-- YOUR ASSIGNMENT --
The records below are to be returned exactly as written, minus their pictures.

(Dataset entries)

BEGIN

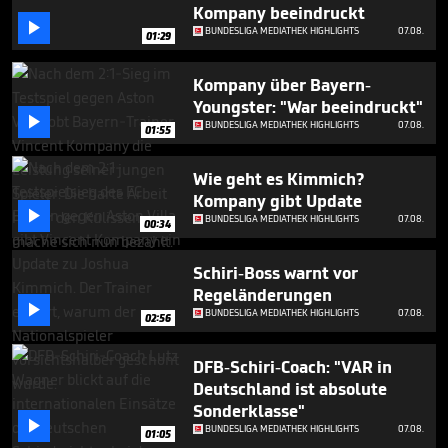
minute,
Kompany beeindruckt
11

BUNDESLIGA MEDIATHEK HIGHLIGHTS
07.08.
01:29
seconds
Kompany über Bayern-
Youngster: "War beeindruckt"

BUNDESLIGA MEDIATHEK HIGHLIGHTS
07.08.
01:55
Wie geht es Kimmich?
Kompany gibt Update

BUNDESLIGA MEDIATHEK HIGHLIGHTS
07.08.
00:34
Schiri-Boss warnt vor
Regeländerungen

BUNDESLIGA MEDIATHEK HIGHLIGHTS
07.08.
02:56
DFB-Schiri-Coach: "VAR in
Deutschland ist absolute
Sonderklasse"

BUNDESLIGA MEDIATHEK HIGHLIGHTS
07.08.
01:05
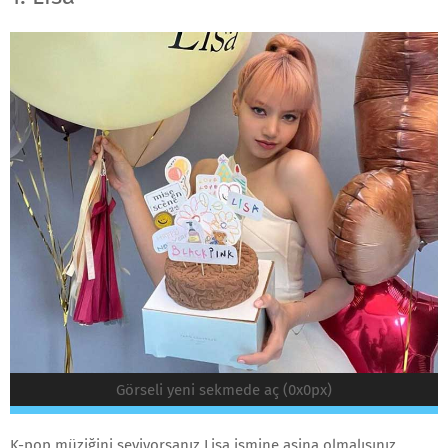
Görseli yeni sekmede aç (0x0px)
K-pop müziğini seviyorsanız Lisa ismine aşina olmalısınız.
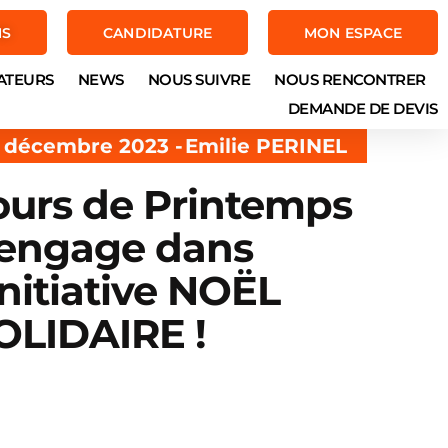
NS
CANDIDATURE
MON ESPACE
ATEURS
NEWS
NOUS SUIVRE
NOUS RENCONTRER
DEMANDE DE DEVIS
 décembre 2023 -
Emilie PERINEL
ours de Printemps
’engage dans
’initiative NOËL
OLIDAIRE !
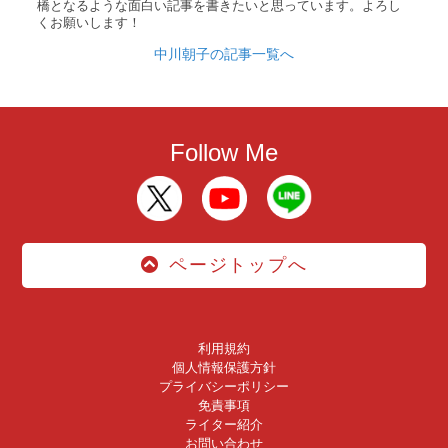
橋となるような面白い記事を書きたいと思っています。よろし
くお願いします！
中川朝子の記事一覧へ
Follow Me
ページトップへ
利用規約
個人情報保護方針
プライバシーポリシー
免責事項
ライター紹介
お問い合わせ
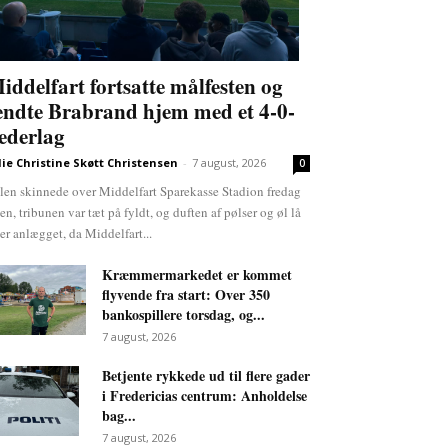
iddelfart fortsatte målfesten og
endte Brabrand hjem med et 4-0-
ederlag
lie Christine Skøtt Christensen
-
7 august, 2026
0
len skinnede over Middelfart Sparekasse Stadion fredag
ten, tribunen var tæt på fyldt, og duften af pølser og øl lå
er anlægget, da Middelfart...
Kræmmermarkedet er kommet
flyvende fra start: Over 350
bankospillere torsdag, og...
7 august, 2026
Betjente rykkede ud til flere gader
i Fredericias centrum: Anholdelse
bag...
7 august, 2026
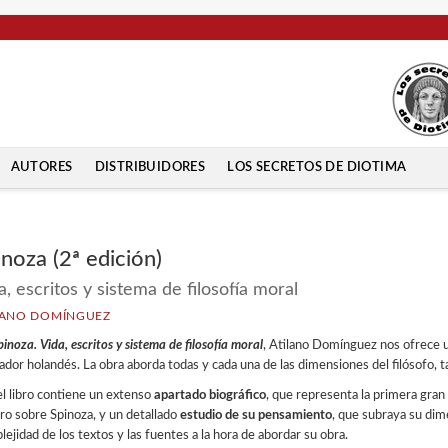
AUTORES
DISTRIBUIDORES
LOS SECRETOS DE DIOTIMA
inoza (2ª edición)
a, escritos y sistema de filosofía moral
LANO DOMÍNGUEZ
pinoza. Vida, escritos y sistema de filosofía moral
, Atilano Domínguez nos ofrece 
dor holandés. La obra aborda todas y cada una de las dimensiones del filósofo, t
el libro contiene un extenso
apartado biográfico
, que representa la primera gran 
ro sobre Spinoza, y un detallado
estudio de su pensamiento
, que subraya su dime
ejidad de los textos y las fuentes a la hora de abordar su obra.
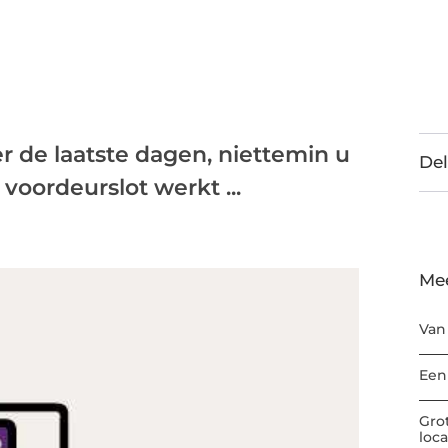
ger de laatste dagen, niettemin u
Del
w voordeurslot werkt ...
Me
Van
Een
Gro
loc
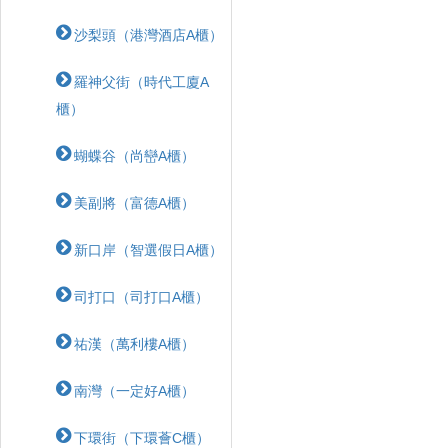
沙梨頭（港灣酒店A櫃）
羅神父街（時代工廈A
櫃）
蝴蝶⾕（尚巒A櫃）
美副將（富德A櫃）
新口岸（智選假日A櫃）
司打口（司打口A櫃）
祐漢（萬利樓A櫃）
南灣（一定好A櫃）
下環街（下環薈C櫃）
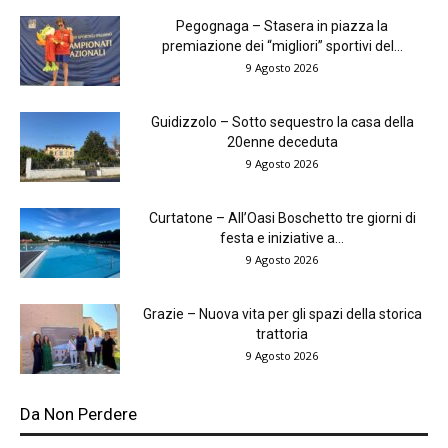
Pegognaga – Stasera in piazza la
premiazione dei “migliori” sportivi del...
9 Agosto 2026
Guidizzolo – Sotto sequestro la casa della
20enne deceduta
9 Agosto 2026
Curtatone – All’Oasi Boschetto tre giorni di
festa e iniziative a...
9 Agosto 2026
Grazie – Nuova vita per gli spazi della storica
trattoria
9 Agosto 2026
Da Non Perdere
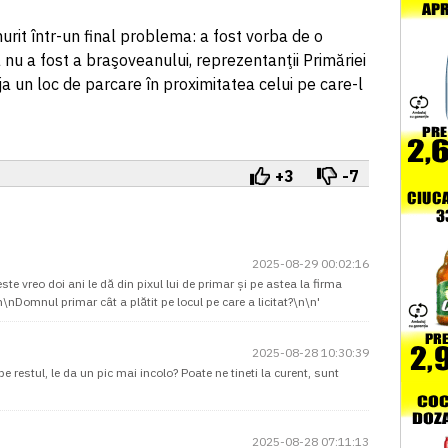
urit într-un final problema: a fost vorba de o
nu a fost a braşoveanului, reprezentanţii Primăriei
ja un loc de parcare în proximitatea celui pe care-l
+3
-7
2025-08-29 00:02:16
ste vreo doi ani le dă din pixul lui de primar și pe astea la firma
\n\nDomnul primar cât a plătit pe locul pe care a licitat?\n\n'
2025-08-28 10:30:39
pe restul, le da un pic mai incolo? Poate ne tineti la curent, sunt
2025-08-28 07:11:13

END

-- REPLY TO THE TASK --
minute,
Kompany beeindruckt
11

BUNDESLIGA MEDIATHEK HIGHLIGHTS
07.08.
01:29
seconds
Kompany über Bayern-
Youngster: "War beeindruckt"

BUNDESLIGA MEDIATHEK HIGHLIGHTS
07.08.
01:55
Wie geht es Kimmich?
Kompany gibt Update

BUNDESLIGA MEDIATHEK HIGHLIGHTS
07.08.
00:34
Schiri-Boss warnt vor
Regeländerungen

BUNDESLIGA MEDIATHEK HIGHLIGHTS
07.08.
02:56
DFB-Schiri-Coach: "VAR in
Deutschland ist absolute
Sonderklasse"

BUNDESLIGA MEDIATHEK HIGHLIGHTS
07.08.
01:05
Görseli yeni sekmede aç (0x0px)
K-pop müziğini seviyorsanız Lisa ismine aşina olmalısınız.
NS
CANDIDATURE
MON ESPACE
ATEURS
NEWS
NOUS SUIVRE
NOUS RENCONTRER
DEMANDE DE DEVIS
 décembre 2023 -
Emilie PERINEL
ours de Printemps
’engage dans
’initiative NOËL
OLIDAIRE !
橋となるような面白い記事を書きたいと思っています。よろし
くお願いします！
中川朝子の記事一覧へ
Follow Me
ページトップへ
利用規約
個人情報保護方針
プライバシーポリシー
免責事項
ライター紹介
お問い合わせ
iddelfart fortsatte målfesten og
endte Brabrand hjem med et 4-0-
ederlag
lie Christine Skøtt Christensen
-
7 august, 2026
0
len skinnede over Middelfart Sparekasse Stadion fredag
ten, tribunen var tæt på fyldt, og duften af pølser og øl lå
er anlægget, da Middelfart...
Kræmmermarkedet er kommet
flyvende fra start: Over 350
bankospillere torsdag, og...
7 august, 2026
Betjente rykkede ud til flere gader
i Fredericias centrum: Anholdelse
bag...
7 august, 2026
AUTORES
DISTRIBUIDORES
LOS SECRETOS DE DIOTIMA
inoza (2ª edición)
a, escritos y sistema de filosofía moral
LANO DOMÍNGUEZ
pinoza. Vida, escritos y sistema de filosofía moral
, Atilano Domínguez nos ofrece 
dor holandés. La obra aborda todas y cada una de las dimensiones del filósofo, t
el libro contiene un extenso
apartado biográfico
, que representa la primera gran 
ro sobre Spinoza, y un detallado
estudio de su pensamiento
, que subraya su dime
ejidad de los textos y las fuentes a la hora de abordar su obra.
ger de laatste dagen, niettemin u
Del
w voordeurslot werkt ...
Me
Van
Een
Gro
loc
沙梨頭（港灣酒店A櫃）
羅神父街（時代工廈A
櫃）
蝴蝶⾕（尚巒A櫃）
美副將（富德A櫃）
新口岸（智選假日A櫃）
司打口（司打口A櫃）
祐漢（萬利樓A櫃）
南灣（一定好A櫃）
下環街（下環薈C櫃）
Pegognaga – Stasera in piazza la
premiazione dei “migliori” sportivi del...
9 Agosto 2026
Guidizzolo – Sotto sequestro la casa della
20enne deceduta
9 Agosto 2026
Curtatone – All’Oasi Boschetto tre giorni di
festa e iniziative a...
9 Agosto 2026
Grazie – Nuova vita per gli spazi della storica
trattoria
9 Agosto 2026
Da Non Perdere
urit într-un final problema: a fost vorba de o
nu a fost a braşoveanului, reprezentanţii Primăriei
ja un loc de parcare în proximitatea celui pe care-l
+3
-7
2025-08-29 00:02:16
ste vreo doi ani le dă din pixul lui de primar și pe astea la firma
\n\nDomnul primar cât a plătit pe locul pe care a licitat?\n\n'
2025-08-28 10:30:39
pe restul, le da un pic mai incolo? Poate ne tineti la curent, sunt
2025-08-28 07:11:13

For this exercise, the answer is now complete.